The denim and lifestyle brand tapped London artist Soldier for a new apparel collection. The line of denim jackets, jeans, T-shirts, hoodies, cargo pants and hats integrates a creative vision derived from Soldier’s Nigerian heritage and skateboarding expertise.
Born Leonard Iheagwam, Soldier said he began gravitating to camouflage cargo pants as they entered the pop-culture lexicon through the hip-hop scene of the 1990s and early 2000s. But he ran into trouble adopting the look for himself. Soldier was stopped by the Nigerian military in Lagos and forced to strip down—an event that would later influence his art and fuel a lasting fascination with camo prints. The artist said his take on the motif aims to subvert its traditional use by inspiring peace and unity.
“The aim of my paintings is to serve not only as a hiding place with its symbolism but also as a way to reveal a whole culture and create a new meaning, taking the normal military theme that represents violence and creating a more beautiful meaning,” he said.
True Religion has long employed camouflage prints in its designs, and while they remain a “part of True Religion’s DNA, today’s headlines have made us look at them differently,” said Zihaad Wells, senior vice president and creative director. “When we learned about Soldier’s story and how he uses camo as a message for peace, we knew this was the right partnership for us.”
All sales from the eight-piece menswear collection will benefit War Child USA, a humanitarian group supporting children and families affected by military conflict. The organization aims to create safe spaces for individuals who have been displaced by war, and help kids get back to school. According to War Child USA’s data, one in every six children lives in a country affected by fighting or hostility, and a child is driven from home every four seconds.

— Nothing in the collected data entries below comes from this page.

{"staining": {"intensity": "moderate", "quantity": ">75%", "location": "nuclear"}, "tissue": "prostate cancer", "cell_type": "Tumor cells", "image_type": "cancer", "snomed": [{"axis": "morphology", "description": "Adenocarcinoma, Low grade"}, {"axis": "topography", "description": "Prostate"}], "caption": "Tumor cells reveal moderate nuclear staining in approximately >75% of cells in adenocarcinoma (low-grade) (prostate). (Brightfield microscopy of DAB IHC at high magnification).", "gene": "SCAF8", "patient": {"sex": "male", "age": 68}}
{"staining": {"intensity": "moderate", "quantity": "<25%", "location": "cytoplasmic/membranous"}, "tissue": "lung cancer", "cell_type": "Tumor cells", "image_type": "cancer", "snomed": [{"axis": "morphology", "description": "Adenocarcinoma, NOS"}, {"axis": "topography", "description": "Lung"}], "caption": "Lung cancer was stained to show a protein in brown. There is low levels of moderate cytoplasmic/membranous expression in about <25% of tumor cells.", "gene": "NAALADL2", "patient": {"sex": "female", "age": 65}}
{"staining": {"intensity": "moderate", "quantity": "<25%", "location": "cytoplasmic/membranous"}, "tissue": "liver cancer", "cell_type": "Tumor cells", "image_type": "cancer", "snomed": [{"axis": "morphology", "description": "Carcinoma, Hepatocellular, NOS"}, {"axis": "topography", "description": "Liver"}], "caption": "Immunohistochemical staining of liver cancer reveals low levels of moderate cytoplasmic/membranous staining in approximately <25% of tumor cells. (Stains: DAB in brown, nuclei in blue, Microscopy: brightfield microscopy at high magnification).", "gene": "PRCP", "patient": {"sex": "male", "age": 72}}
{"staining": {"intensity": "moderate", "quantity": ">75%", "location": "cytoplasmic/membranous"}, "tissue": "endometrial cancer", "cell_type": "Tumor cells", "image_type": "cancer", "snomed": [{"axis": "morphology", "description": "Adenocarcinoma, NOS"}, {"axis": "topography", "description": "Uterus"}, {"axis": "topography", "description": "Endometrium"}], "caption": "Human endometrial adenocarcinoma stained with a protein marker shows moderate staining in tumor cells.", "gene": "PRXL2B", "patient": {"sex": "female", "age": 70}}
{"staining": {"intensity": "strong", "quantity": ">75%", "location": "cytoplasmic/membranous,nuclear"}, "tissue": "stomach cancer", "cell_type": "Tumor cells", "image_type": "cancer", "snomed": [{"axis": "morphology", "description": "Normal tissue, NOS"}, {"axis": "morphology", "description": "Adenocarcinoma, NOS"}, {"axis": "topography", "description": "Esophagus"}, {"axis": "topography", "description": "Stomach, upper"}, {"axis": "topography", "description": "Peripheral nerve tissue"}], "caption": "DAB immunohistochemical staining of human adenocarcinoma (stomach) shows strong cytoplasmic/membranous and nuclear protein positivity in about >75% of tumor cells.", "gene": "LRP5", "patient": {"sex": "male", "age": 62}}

Soldier called the collaboration “a way I could give back to a community I grew up in.”
“Partnering with True Religion, a brand whose identity in the hip-hop scene is unmatched, was an important career milestone for me,” he added.
Wells said the project embodies True Religion’s values, while also giving an emerging artist a platform for international influence. “We’re proud to partner with a young, upcoming designer who is also passionate about giving back to those in need,” he said.
The full range is available Tuesday on True Religion’s website and retails for $69-$259.